Lay out every line of the entries below as a numbered list and skip any blank lines. Leave the pictures out of your list.

(Entries excerpted from a collection)
>>>
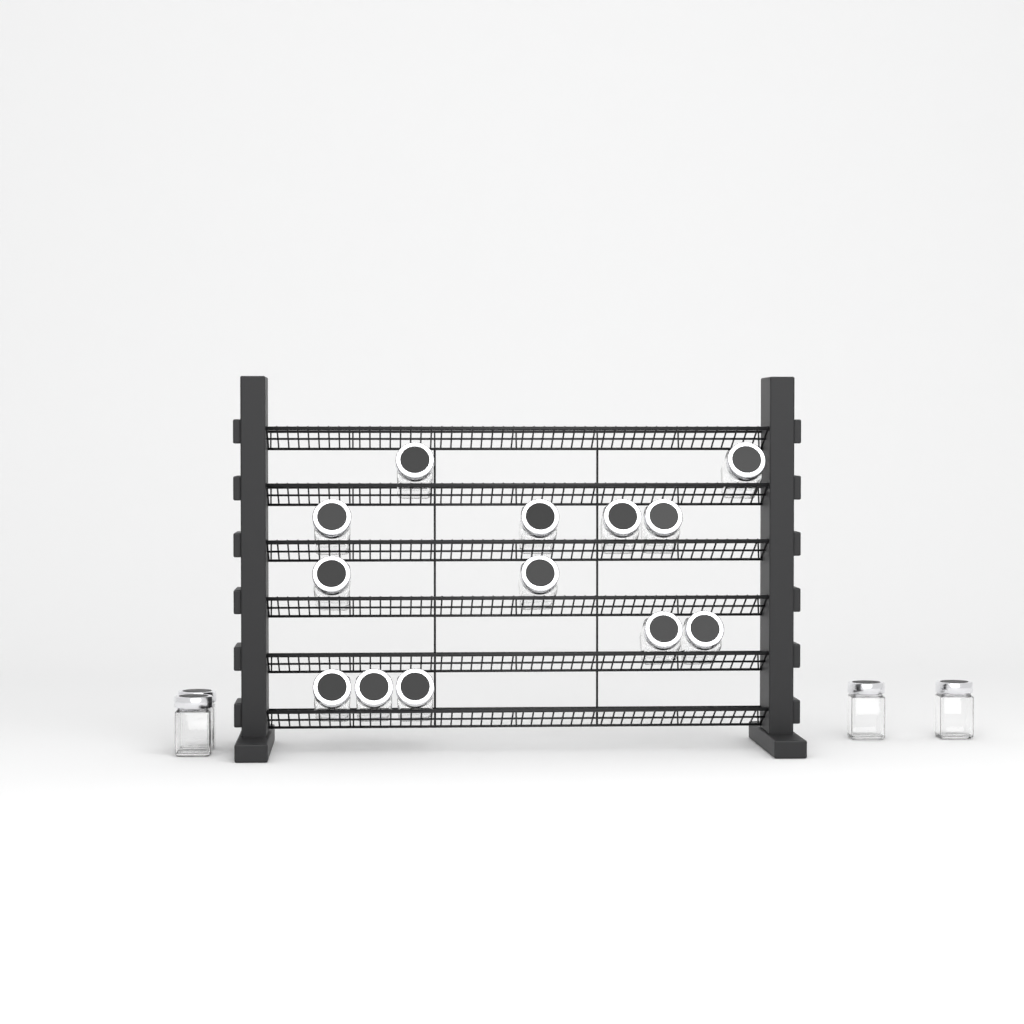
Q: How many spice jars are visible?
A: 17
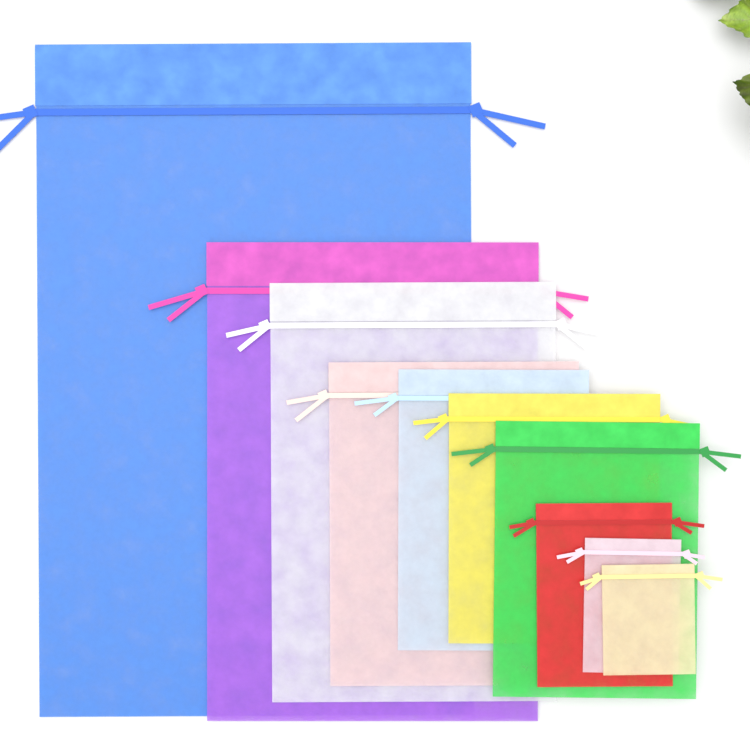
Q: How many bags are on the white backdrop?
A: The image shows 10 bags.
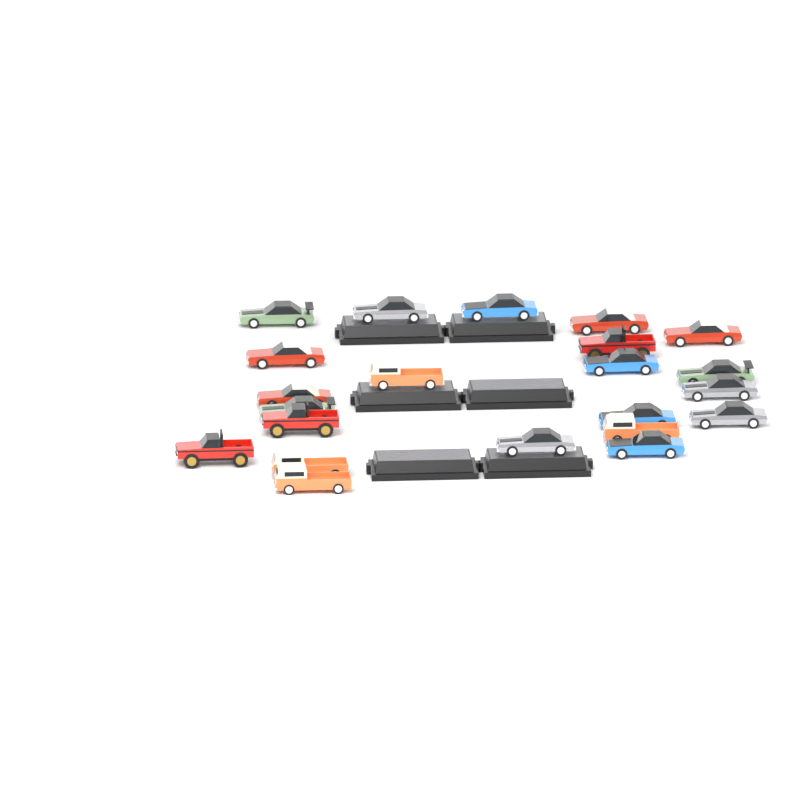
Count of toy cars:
<<<
** RIGHT ANSWER **
1. Q: How many spice jars are visible?
2. A: 17
3. Q: How many bags are on the white backdrop?
4. A: The image shows 10 bags.
5. Count of toy cars:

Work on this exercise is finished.